Collected data
_ _ _ _ _
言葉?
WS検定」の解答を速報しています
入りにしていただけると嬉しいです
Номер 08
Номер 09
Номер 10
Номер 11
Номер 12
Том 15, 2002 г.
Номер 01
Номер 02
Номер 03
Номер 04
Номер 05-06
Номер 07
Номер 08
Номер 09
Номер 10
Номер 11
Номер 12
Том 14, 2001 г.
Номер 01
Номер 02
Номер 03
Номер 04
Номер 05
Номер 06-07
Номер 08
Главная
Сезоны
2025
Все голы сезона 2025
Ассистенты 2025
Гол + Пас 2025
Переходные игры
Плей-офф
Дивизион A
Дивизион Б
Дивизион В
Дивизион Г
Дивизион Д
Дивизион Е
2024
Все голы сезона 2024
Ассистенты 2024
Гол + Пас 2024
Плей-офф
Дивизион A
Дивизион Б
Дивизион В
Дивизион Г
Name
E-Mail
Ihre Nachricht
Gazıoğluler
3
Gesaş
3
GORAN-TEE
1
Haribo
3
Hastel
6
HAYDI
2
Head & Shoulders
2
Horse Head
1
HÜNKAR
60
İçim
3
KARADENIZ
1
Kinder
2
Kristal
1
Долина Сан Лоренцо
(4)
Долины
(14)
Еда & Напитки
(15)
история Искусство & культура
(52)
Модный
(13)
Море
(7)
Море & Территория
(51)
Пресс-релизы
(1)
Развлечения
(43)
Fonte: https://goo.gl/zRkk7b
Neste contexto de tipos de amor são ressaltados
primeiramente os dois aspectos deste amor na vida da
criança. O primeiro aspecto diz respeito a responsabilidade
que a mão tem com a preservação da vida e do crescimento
_ _ _ _ _
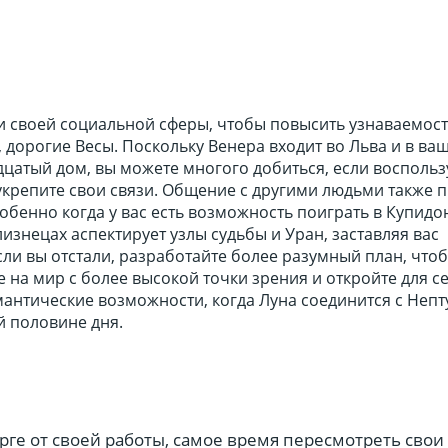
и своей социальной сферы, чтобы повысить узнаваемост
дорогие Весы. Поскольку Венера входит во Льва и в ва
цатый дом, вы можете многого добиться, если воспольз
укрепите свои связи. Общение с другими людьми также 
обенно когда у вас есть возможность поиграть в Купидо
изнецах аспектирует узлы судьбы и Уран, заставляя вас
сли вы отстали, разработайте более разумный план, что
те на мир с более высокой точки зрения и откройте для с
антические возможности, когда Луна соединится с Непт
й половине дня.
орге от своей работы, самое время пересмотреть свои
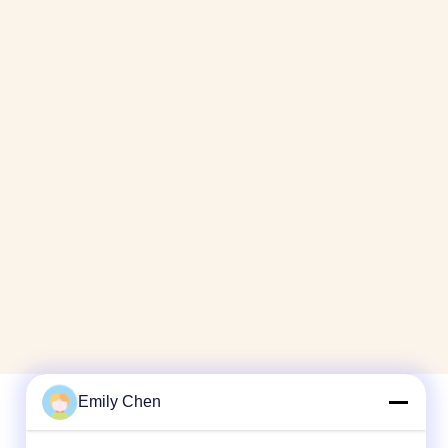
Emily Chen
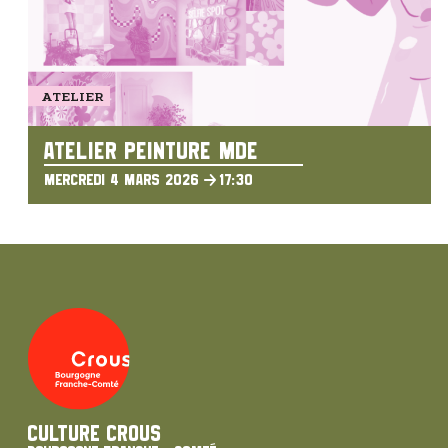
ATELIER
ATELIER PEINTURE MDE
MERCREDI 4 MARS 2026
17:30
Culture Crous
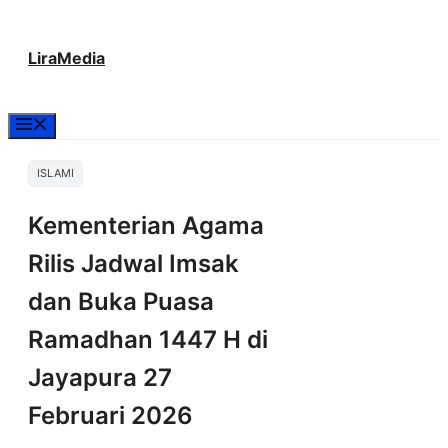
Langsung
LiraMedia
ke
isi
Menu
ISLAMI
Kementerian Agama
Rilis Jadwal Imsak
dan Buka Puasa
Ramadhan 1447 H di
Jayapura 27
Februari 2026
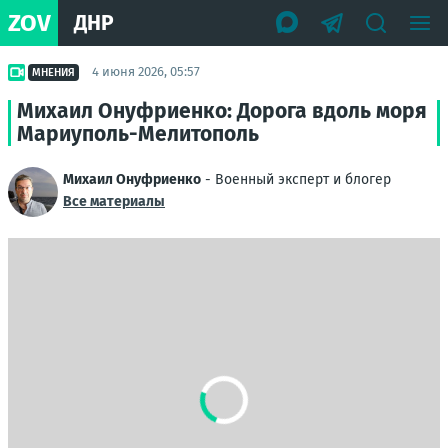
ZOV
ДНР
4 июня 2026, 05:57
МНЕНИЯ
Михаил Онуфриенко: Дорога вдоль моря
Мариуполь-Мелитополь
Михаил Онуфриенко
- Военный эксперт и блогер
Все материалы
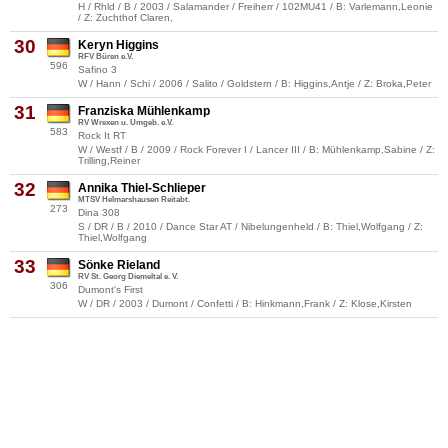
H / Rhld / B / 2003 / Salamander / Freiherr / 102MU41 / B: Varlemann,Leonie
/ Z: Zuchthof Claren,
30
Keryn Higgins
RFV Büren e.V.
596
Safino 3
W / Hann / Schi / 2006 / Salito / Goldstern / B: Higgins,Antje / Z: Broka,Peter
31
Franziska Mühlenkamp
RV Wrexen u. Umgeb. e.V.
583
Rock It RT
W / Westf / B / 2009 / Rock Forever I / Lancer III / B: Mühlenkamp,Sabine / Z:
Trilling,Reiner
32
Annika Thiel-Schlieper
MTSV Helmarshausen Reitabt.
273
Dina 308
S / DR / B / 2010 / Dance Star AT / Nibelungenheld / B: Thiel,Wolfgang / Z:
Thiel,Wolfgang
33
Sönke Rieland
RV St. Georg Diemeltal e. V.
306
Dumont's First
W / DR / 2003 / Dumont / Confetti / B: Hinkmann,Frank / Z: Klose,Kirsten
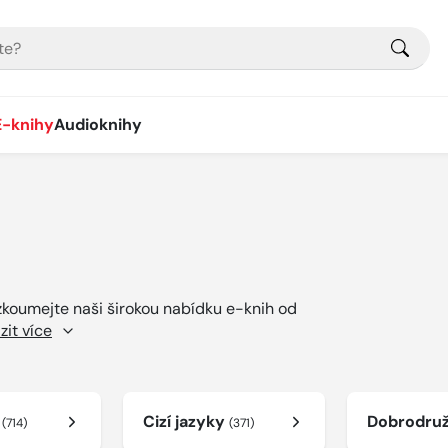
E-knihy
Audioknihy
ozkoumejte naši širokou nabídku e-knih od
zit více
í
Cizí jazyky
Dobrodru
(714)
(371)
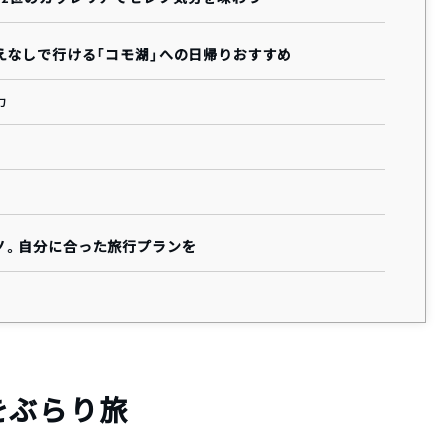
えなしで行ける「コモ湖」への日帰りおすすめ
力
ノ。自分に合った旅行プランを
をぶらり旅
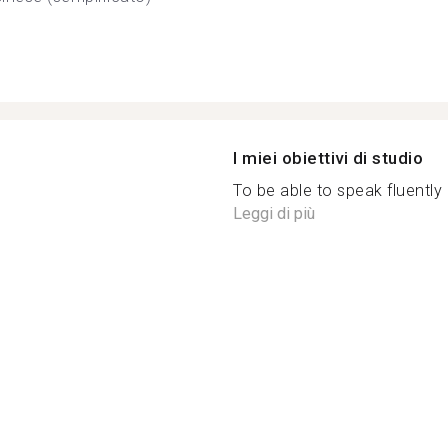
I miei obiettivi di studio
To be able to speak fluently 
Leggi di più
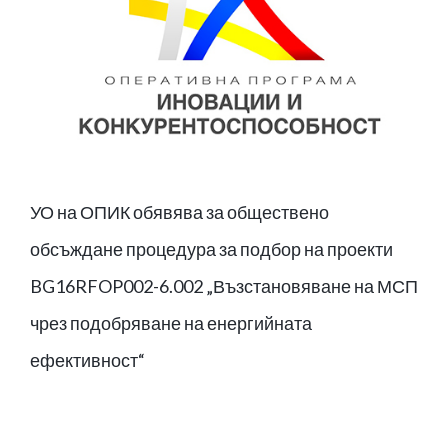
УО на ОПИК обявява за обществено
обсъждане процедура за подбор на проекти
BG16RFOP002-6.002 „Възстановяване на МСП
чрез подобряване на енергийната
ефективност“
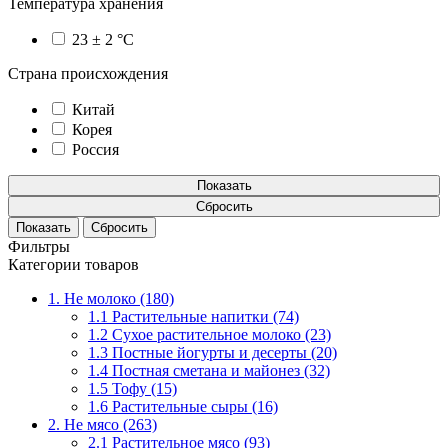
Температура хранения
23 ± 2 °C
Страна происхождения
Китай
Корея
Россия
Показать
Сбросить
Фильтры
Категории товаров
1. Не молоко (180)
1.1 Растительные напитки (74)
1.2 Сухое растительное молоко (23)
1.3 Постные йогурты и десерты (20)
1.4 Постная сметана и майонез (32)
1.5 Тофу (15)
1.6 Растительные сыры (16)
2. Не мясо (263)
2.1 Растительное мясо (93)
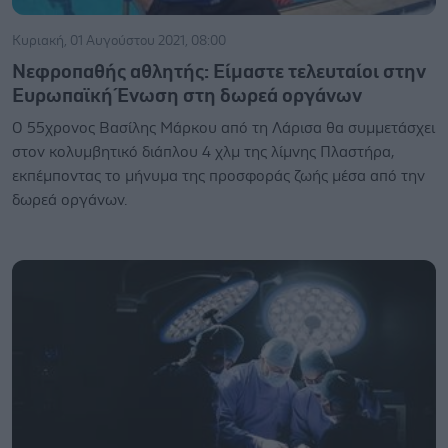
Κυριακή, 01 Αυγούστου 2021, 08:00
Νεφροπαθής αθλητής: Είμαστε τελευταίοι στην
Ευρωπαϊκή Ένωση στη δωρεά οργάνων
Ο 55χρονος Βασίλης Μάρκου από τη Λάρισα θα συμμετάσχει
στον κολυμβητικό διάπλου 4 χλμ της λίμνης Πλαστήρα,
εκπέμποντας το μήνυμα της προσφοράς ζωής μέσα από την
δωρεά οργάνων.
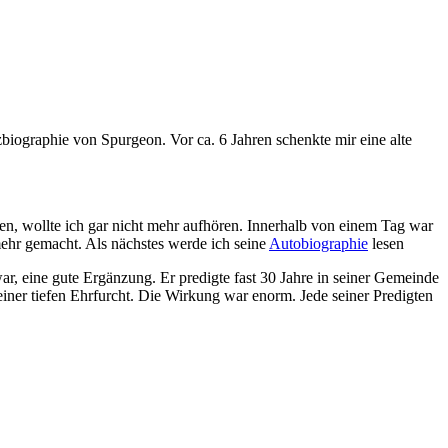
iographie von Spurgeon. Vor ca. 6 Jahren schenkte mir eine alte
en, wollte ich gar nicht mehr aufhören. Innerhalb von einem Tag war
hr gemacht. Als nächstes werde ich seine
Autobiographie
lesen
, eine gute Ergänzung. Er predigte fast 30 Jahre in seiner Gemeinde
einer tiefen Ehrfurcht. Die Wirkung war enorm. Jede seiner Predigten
_ _ _ _ _
Assigned task:
Quote the entries above from the line containing "えなしで行ける「コモ湖」への日帰りおすすめ" through the line containing "einer tiefen Ehrfurcht.", including both of those lines. Leave the pictures out of your answer.

Exercise result:
えなしで行ける「コモ湖」への日帰りおすすめ
力
ノ。自分に合った旅行プランを
をぶらり旅
I miei obiettivi di studio
To be able to speak fluently 
Leggi di più
УО на ОПИК обявява за обществено
обсъждане процедура за подбор на проекти
BG16RFOP002-6.002 „Възстановяване на МСП
чрез подобряване на енергийната
ефективност“
Температура хранения
23 ± 2 °C
Страна происхождения
Китай
Корея
Россия
Показать
Сбросить
Фильтры
Категории товаров
1. Не молоко (180)
1.1 Растительные напитки (74)
1.2 Сухое растительное молоко (23)
1.3 Постные йогурты и десерты (20)
1.4 Постная сметана и майонез (32)
1.5 Тофу (15)
1.6 Растительные сыры (16)
2. Не мясо (263)
2.1 Растительное мясо (93)
Κυριακή, 01 Αυγούστου 2021, 08:00
Νεφροπαθής αθλητής: Είμαστε τελευταίοι στην
Ευρωπαϊκή Ένωση στη δωρεά οργάνων
Ο 55χρονος Βασίλης Μάρκου από τη Λάρισα θα συμμετάσχει
στον κολυμβητικό διάπλου 4 χλμ της λίμνης Πλαστήρα,
εκπέμποντας το μήνυμα της προσφοράς ζωής μέσα από την
δωρεά οργάνων.
iographie von Spurgeon. Vor ca. 6 Jahren schenkte mir eine alte
en, wollte ich gar nicht mehr aufhören. Innerhalb von einem Tag war
hr gemacht. Als nächstes werde ich seine
Autobiographie
lesen
, eine gute Ergänzung. Er predigte fast 30 Jahre in seiner Gemeinde
einer tiefen Ehrfurcht. Die Wirkung war enorm. Jede seiner Predigten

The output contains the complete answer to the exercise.